**WORK TO BE COMPLETED:** Present the listing below as a Markdown table with the columns "Row" and "Line text," numbering each nonblank line and omitting the blank ones. Leave the pictures out of the table.

(THE DATA Opens)

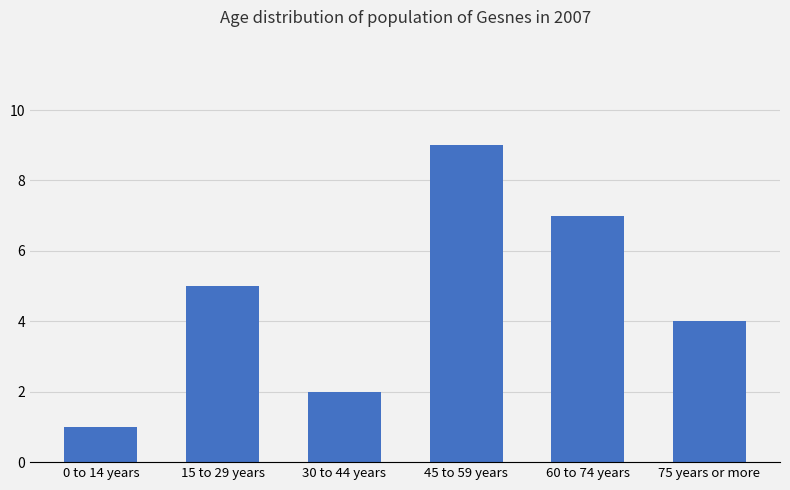

What is the sum of all values?

28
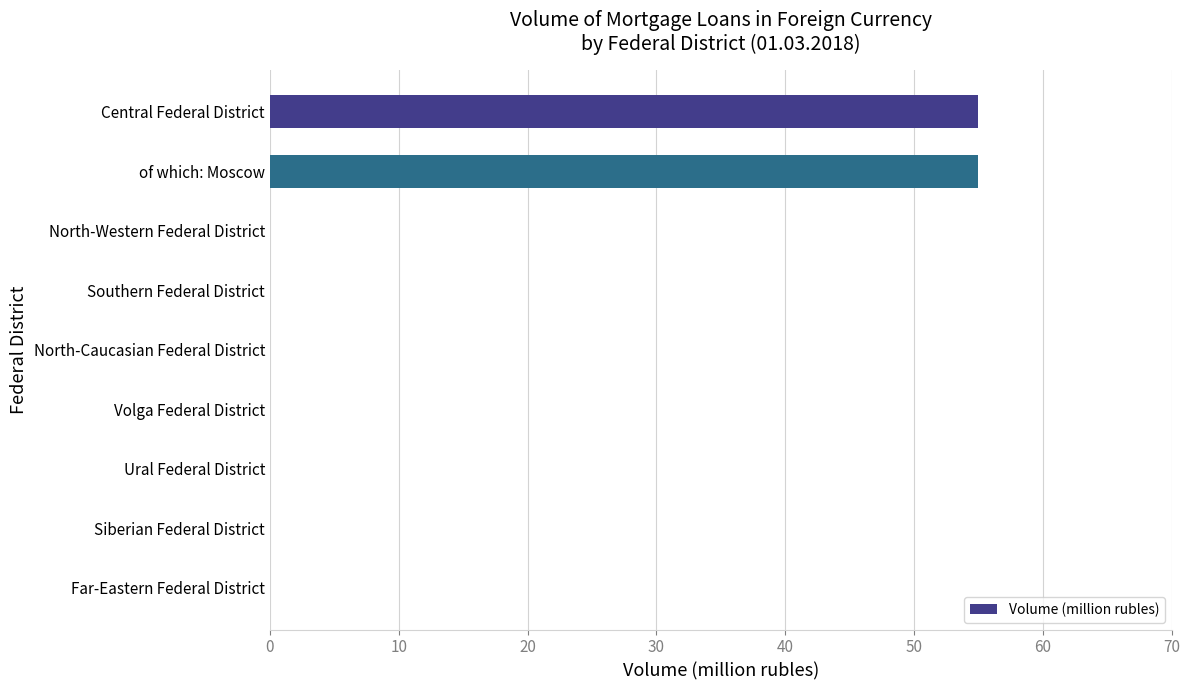

What is the change in value from Central Federal District to North-Caucasian Federal District?

-55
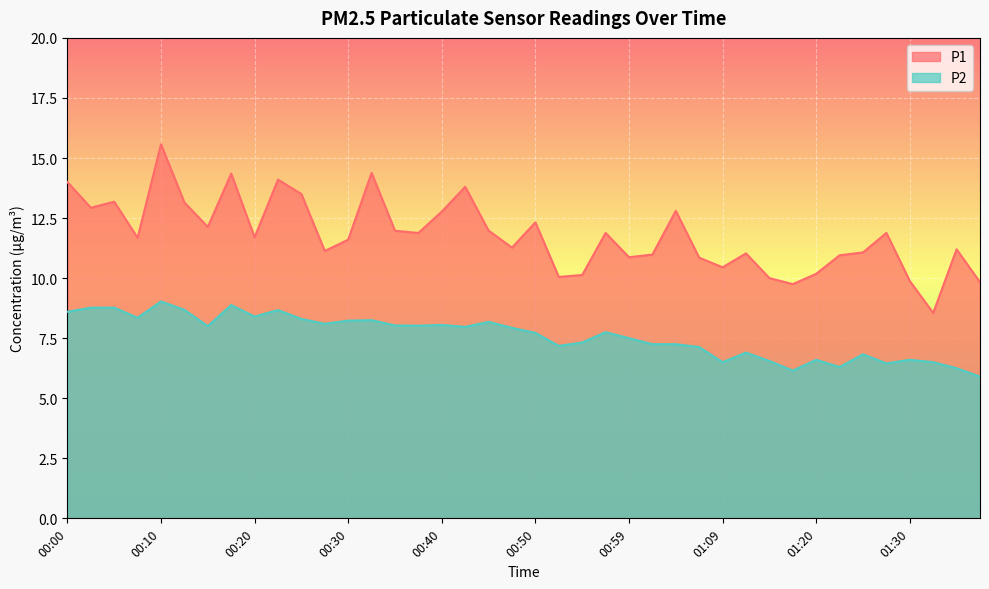

Does the chart display data point markers on the line(s)?

No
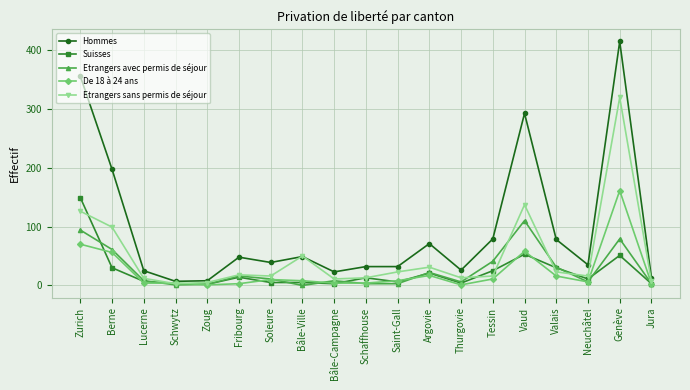

What is the difference between the Suisses values at Valais and Thurgovie?

26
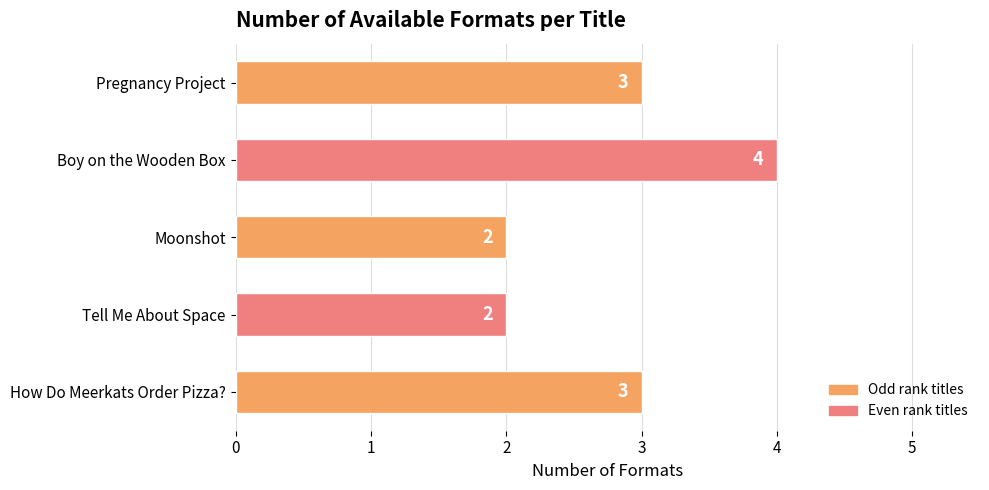

What is the difference between the maximum and minimum values?

2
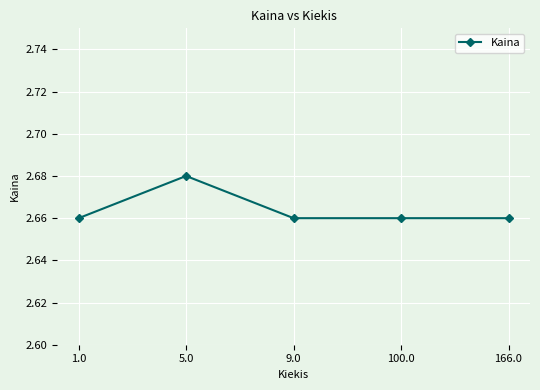

The chart shows a value of 0.8 at 100.0. True or false?

False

(THE DATA Closes)

**RESPONSE:**
| Row | Line text |
|---|---|
| 1 | What is the sum of all values? |
| 2 | 28 |
| 3 | What is the change in value from Central Federal District to North-Caucasian Federal District? |
| 4 | -55 |
| 5 | Does the chart display data point markers on the line(s)? |
| 6 | No |
| 7 | What is the difference between the Suisses values at Valais and Thurgovie? |
| 8 | 26 |
| 9 | What is the difference between the maximum and minimum values? |
| 10 | 2 |
| 11 | The chart shows a value of 0.8 at 100.0. True or false? |
| 12 | False |